**YOUR TASK**
Return all lines of the data in which the string "right" occurs.

┌─ RECORDED INFORMATION

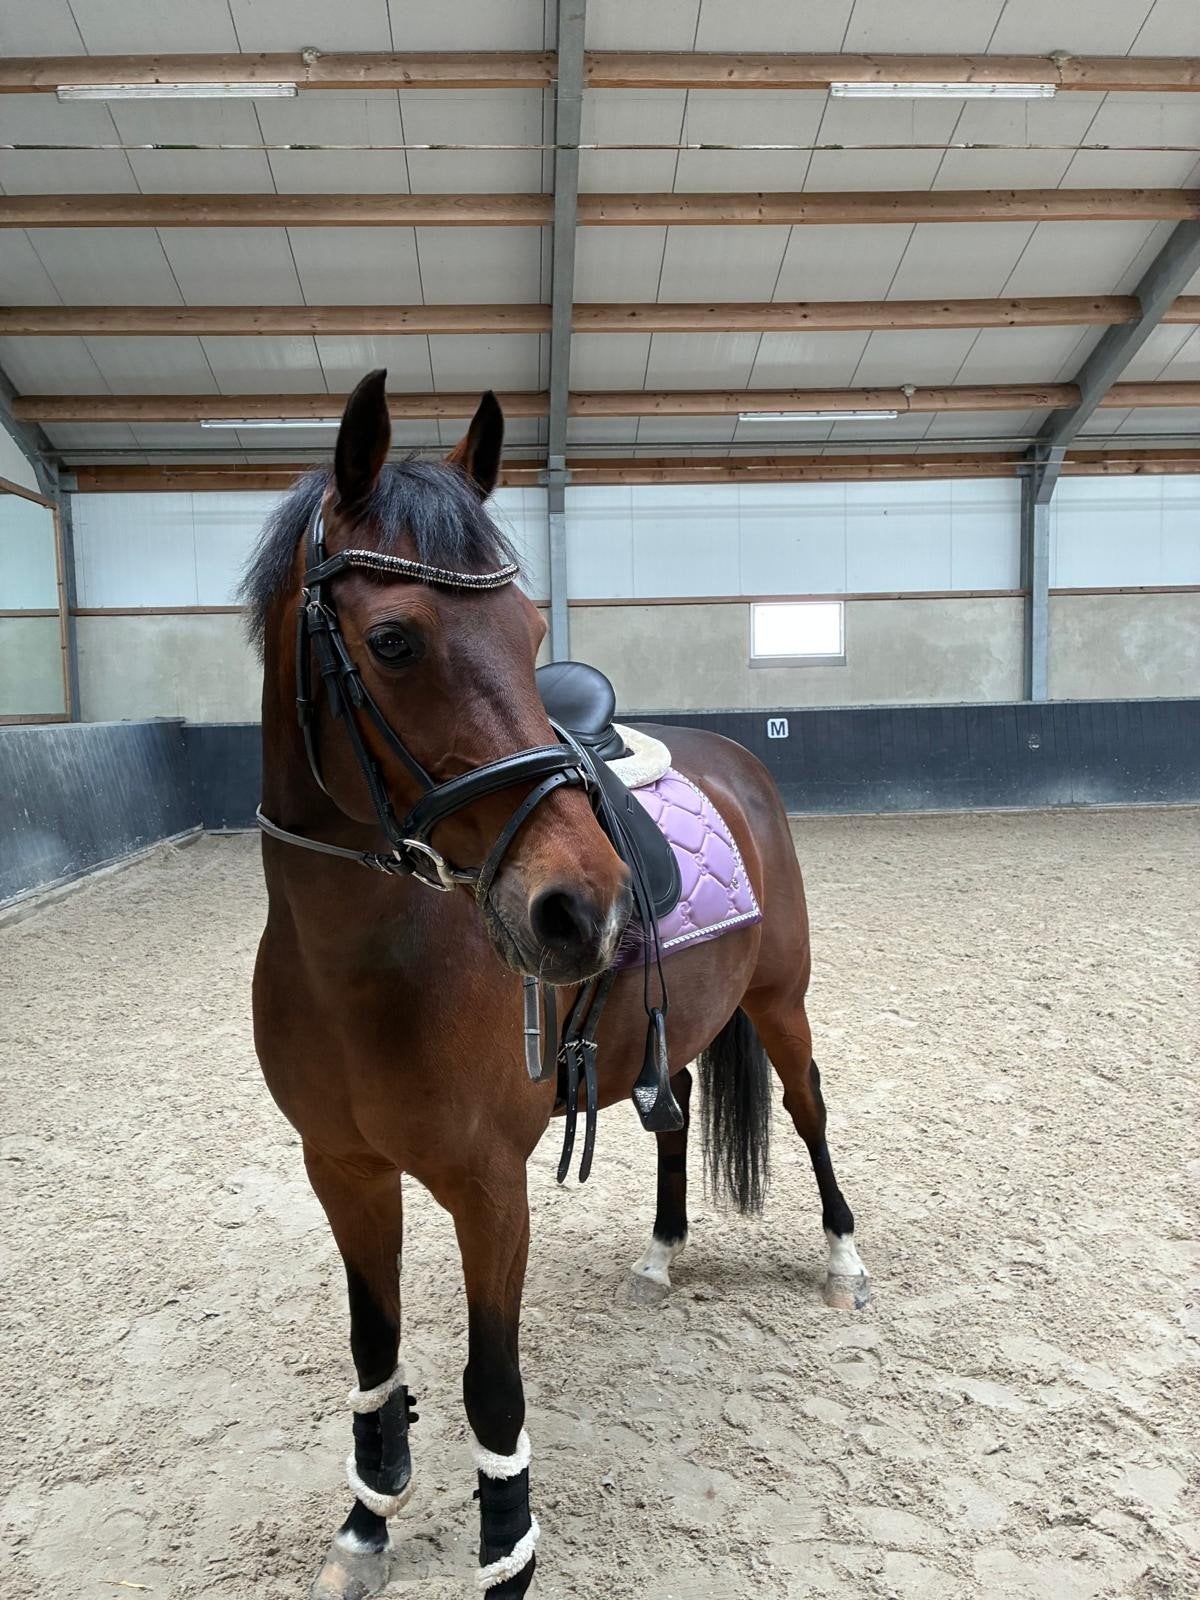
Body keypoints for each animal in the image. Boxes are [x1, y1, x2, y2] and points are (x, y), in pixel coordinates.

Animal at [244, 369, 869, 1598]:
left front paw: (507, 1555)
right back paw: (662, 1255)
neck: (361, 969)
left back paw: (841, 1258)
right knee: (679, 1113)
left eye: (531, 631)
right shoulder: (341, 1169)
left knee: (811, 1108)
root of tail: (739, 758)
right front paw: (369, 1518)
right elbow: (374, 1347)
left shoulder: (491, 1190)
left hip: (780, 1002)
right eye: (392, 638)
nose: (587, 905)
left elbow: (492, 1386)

└─

**FINAL ANSWER**
right back paw: (662, 1255)
right knee: (679, 1113)
right shoulder: (341, 1169)
right front paw: (369, 1518)
right elbow: (374, 1347)
right eye: (392, 638)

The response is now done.